7. In the instant case, the suit was filed in the name of the firm as plaintiff No. 1. The partners of the firm joined as plaintiffs 2 to 6 in the suit. These partners, therefore, did not invoke the provisions of Rule 1 of Order XXX of the Code of Civil Procedure. They could file the suit even without impleading their firm as plaintiff. The decree, which has been passed by the appellate court below is in favour of all the plaintiffs. One of the plaintiffs respondents died during the pendency. It is a settled law that the court will not proceed with the appeal (a) when the success of the appeal may lead to the court coming to a decision which may be in conflict with the decision between the appellant and the deceased-respondent and, therefore, it would lead to the court's passing a decree which will be contradictory to the decree which had become final with respect to the same subject-matter between the appellant and the deceased-respondent, (b) when the appellant could not have brought the action for the necessary relief against those respondents alone who are before the court and (c) when the decree against a surviving respondent, if the appeal succeeds, be ineffective, that is to say, it would not be successfully executed. If any one of these tests is satisfied the court may dismiss the appeal, see Pardip Srichand v. Jag-dish Prasad Kishan Chand, AIR 1966 SC 1427. In the absence of the legal representatives of the deceased-respondent the appellate court cannot determine anything between the appellant and the legal representatives which may affect the rights of the legal representatives under the decree. The effect of the abatement of an appeal is that the decree between the appellant and the deceased-respondent becomes final and the appellate court cannot, in any way, modify that decree directly or indirectly.

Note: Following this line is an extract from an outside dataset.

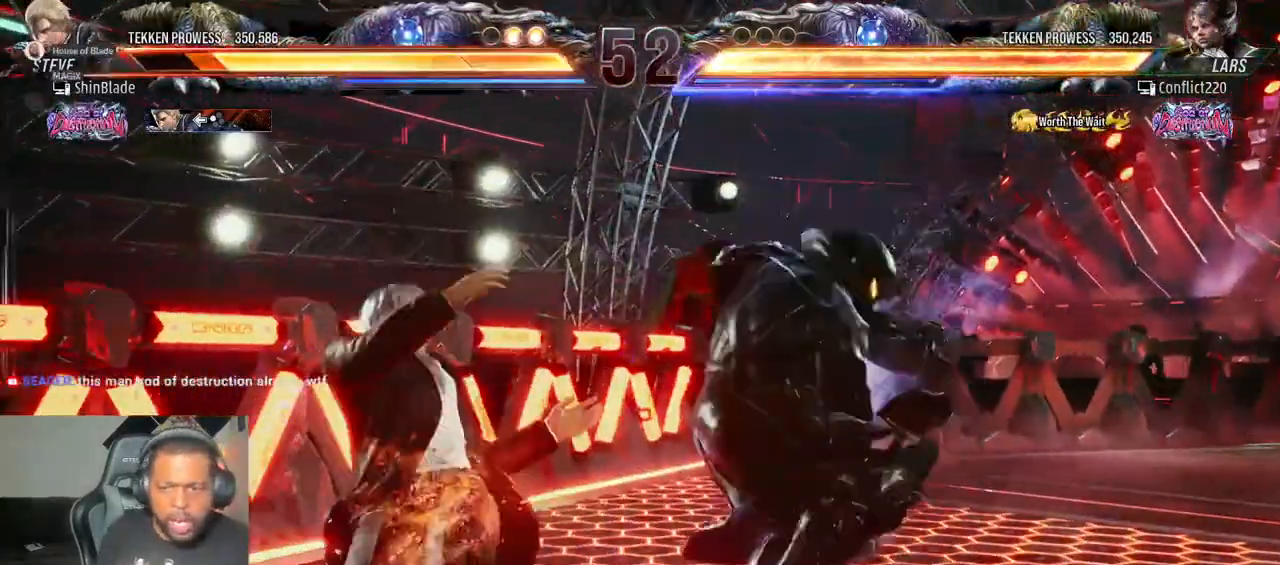
Gameplay with a controller (PlayStation layout); each line is a JSON object with the inputs held at the frame after it. "events" lists button and stick changes between this image and that frame as [ms after this image, input, new state], when the widget could be followed in between. Not read: L3 R3.
{"buttons": ["CIRCLE", "TRIANGLE", "DPAD_LEFT"], "left_stick": "center", "right_stick": "center"}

8. In the present case Mohan Lal Agarwal, the plaintiff No. 2 obtained a decree from the appellate court below against the defendant-appellant. Since the legal representatives of Mohan Lal Agarwal deceased have not been substituted in this appeal the decree in favour of Mohan Lal Agarwal has become final. The decree passed by the appellate court below is a joint decree in favour of all the plaintiffs and is indivisible inasmuch as it proceeds on a ground common to all the plaintiffs. The interests of the surviving respondents 3 to 6 and the deceased-respondent No. 2 were joint and indivisible. The impugned decree having become final so far as Mohan Lal Agarwal was concerned, the success of the appeal would lead to the passing of a decree which would be inconsistent and contradictory to the decree which has become final with respect to the same subject-matter between the appellant and the deceased-respondent. The first test mentioned heretofore is, therefore, satisfied. That being so, the appeal cannot be proceeded with and is to be dismissed.
9. The appeal is accordingly dismissed. In the circumstances of the case, I make no order as to costs.